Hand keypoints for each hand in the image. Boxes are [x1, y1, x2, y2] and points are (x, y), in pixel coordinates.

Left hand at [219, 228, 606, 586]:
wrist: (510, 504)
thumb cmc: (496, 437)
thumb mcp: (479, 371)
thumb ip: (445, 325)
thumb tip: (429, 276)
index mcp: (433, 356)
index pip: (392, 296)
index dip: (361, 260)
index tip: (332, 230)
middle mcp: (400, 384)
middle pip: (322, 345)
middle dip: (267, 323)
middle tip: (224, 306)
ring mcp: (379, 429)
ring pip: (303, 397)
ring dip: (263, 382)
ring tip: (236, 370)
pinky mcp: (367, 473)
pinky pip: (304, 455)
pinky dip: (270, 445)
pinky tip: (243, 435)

...

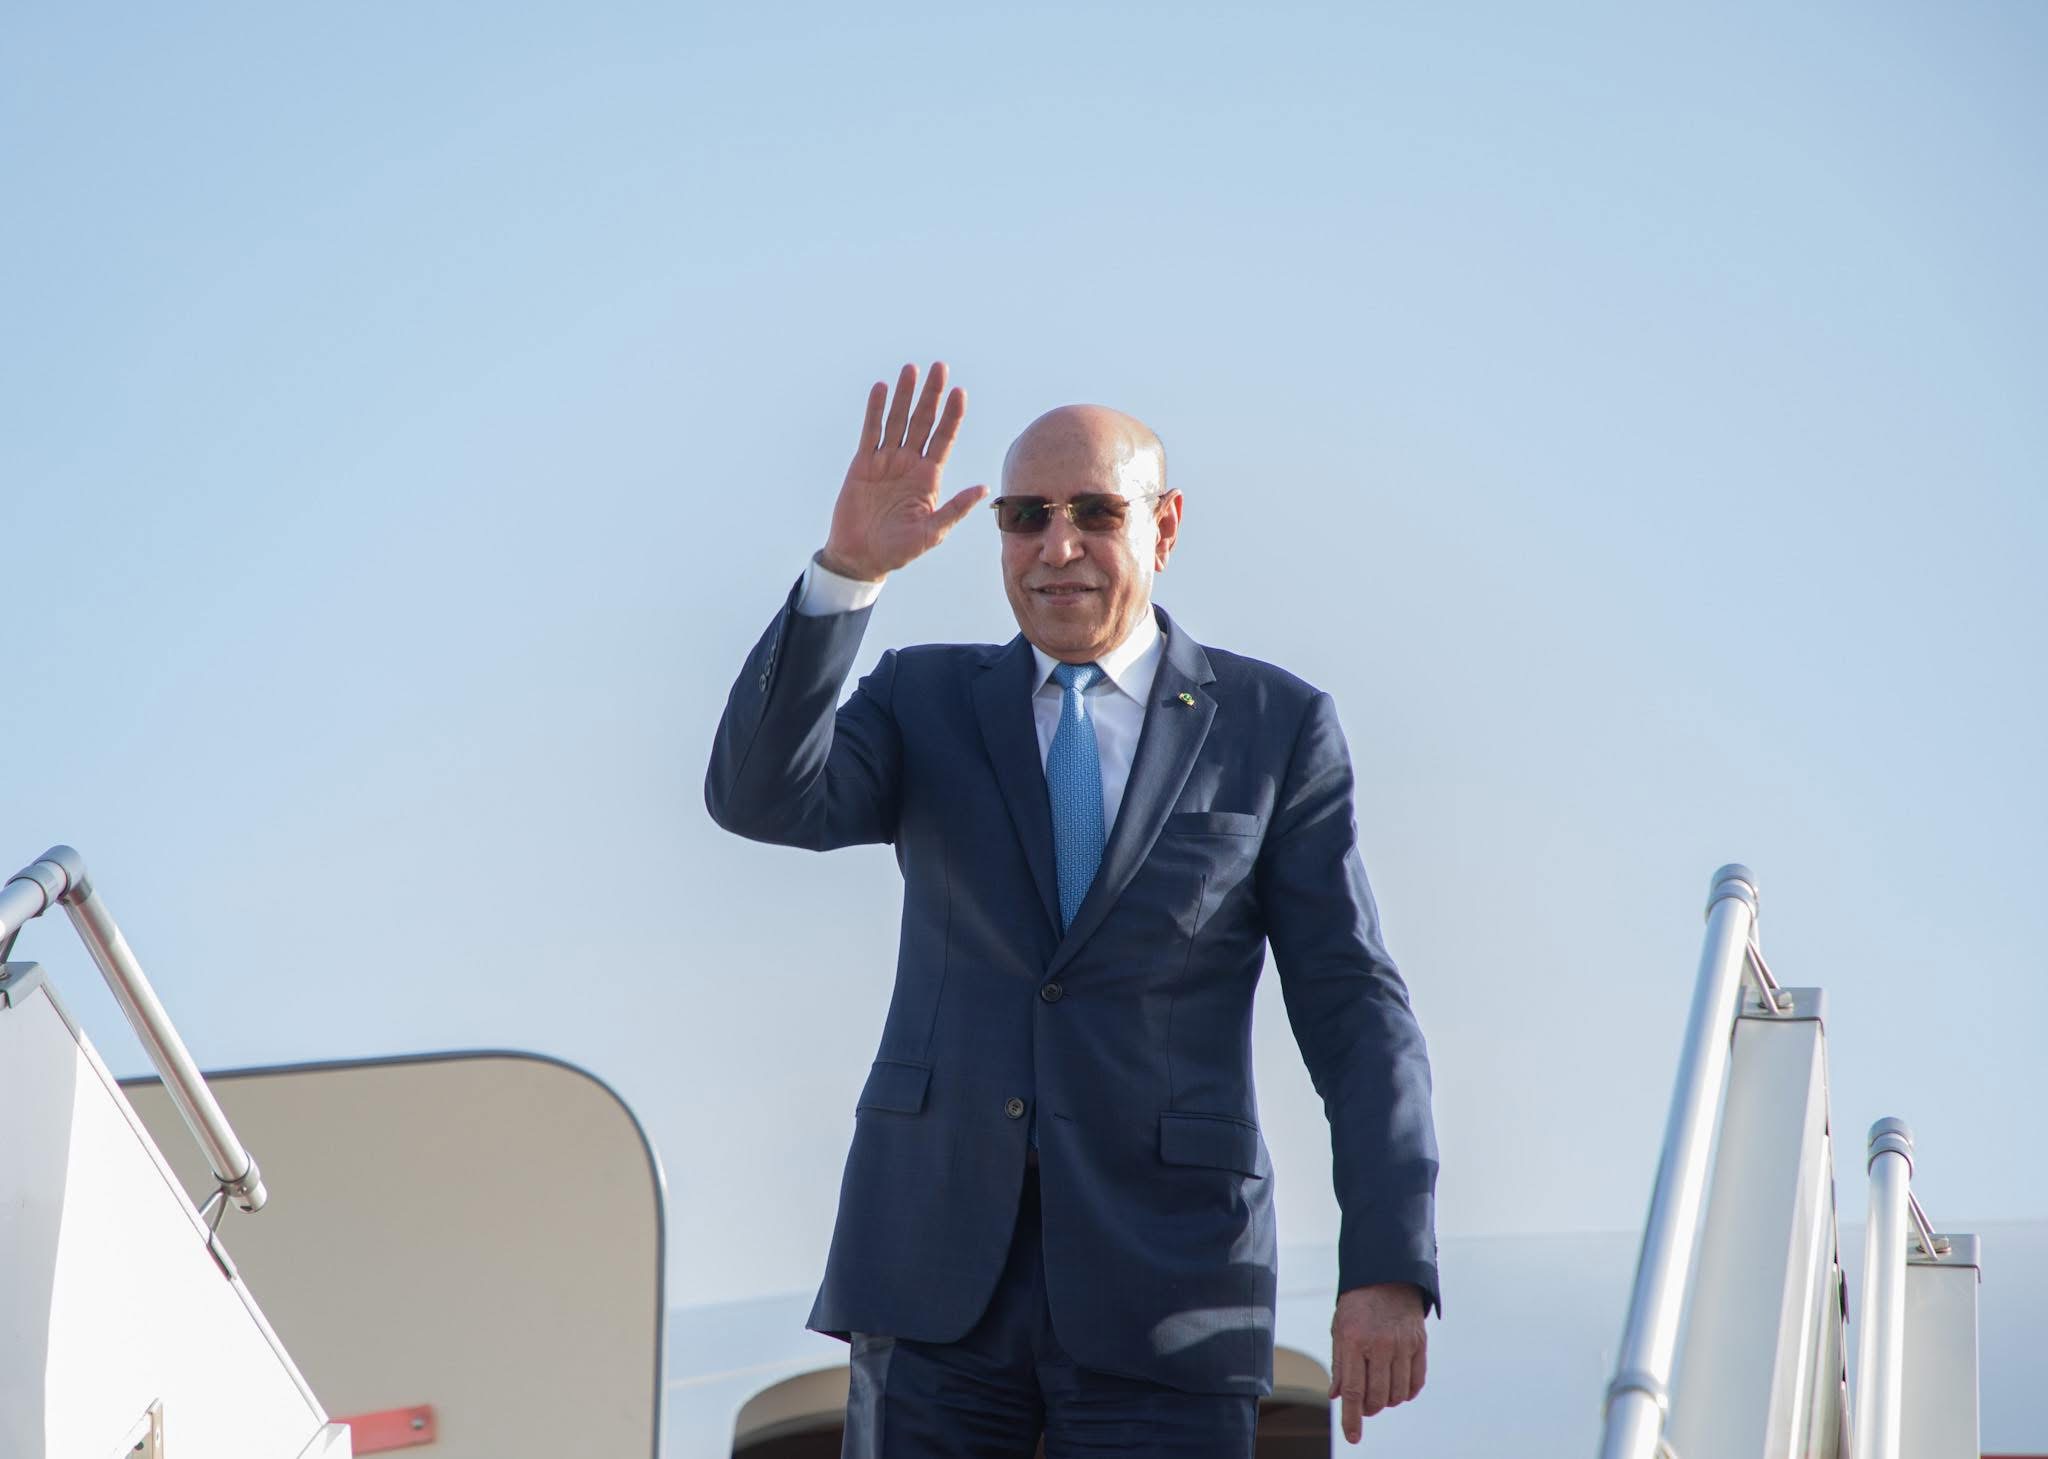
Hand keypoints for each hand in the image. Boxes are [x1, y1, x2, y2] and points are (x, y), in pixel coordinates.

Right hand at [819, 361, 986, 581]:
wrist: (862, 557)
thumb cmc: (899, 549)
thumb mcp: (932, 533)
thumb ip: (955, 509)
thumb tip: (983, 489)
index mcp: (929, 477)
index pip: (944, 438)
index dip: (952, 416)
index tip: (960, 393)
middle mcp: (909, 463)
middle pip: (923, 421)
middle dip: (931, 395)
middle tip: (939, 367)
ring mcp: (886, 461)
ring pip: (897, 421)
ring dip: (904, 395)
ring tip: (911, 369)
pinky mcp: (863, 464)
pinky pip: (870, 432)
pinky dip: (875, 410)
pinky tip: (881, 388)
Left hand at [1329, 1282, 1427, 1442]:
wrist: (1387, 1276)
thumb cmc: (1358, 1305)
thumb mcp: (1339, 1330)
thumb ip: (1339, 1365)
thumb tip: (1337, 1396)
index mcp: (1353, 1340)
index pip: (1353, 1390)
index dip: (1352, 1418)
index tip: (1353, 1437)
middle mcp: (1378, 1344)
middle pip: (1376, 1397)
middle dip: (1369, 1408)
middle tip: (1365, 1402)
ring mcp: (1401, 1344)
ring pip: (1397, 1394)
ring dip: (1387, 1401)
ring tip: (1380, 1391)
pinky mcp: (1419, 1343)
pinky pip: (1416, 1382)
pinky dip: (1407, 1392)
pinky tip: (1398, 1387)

EXERCISE AIM — Copy out the lines above exactly, beginning at the one that contains "ring mcp: (379, 429)" and ending at the one that contains "pinky tip: (243, 435)".

WRITTEN REPLY —
ring mcp: (379, 429)
ring pip: (303, 397)
ring dip: (263, 382)
ring tip: (236, 370)
pinky mcp: (367, 473)
pinky pip: (304, 455)
pinky dip: (270, 445)
pinky tip: (243, 435)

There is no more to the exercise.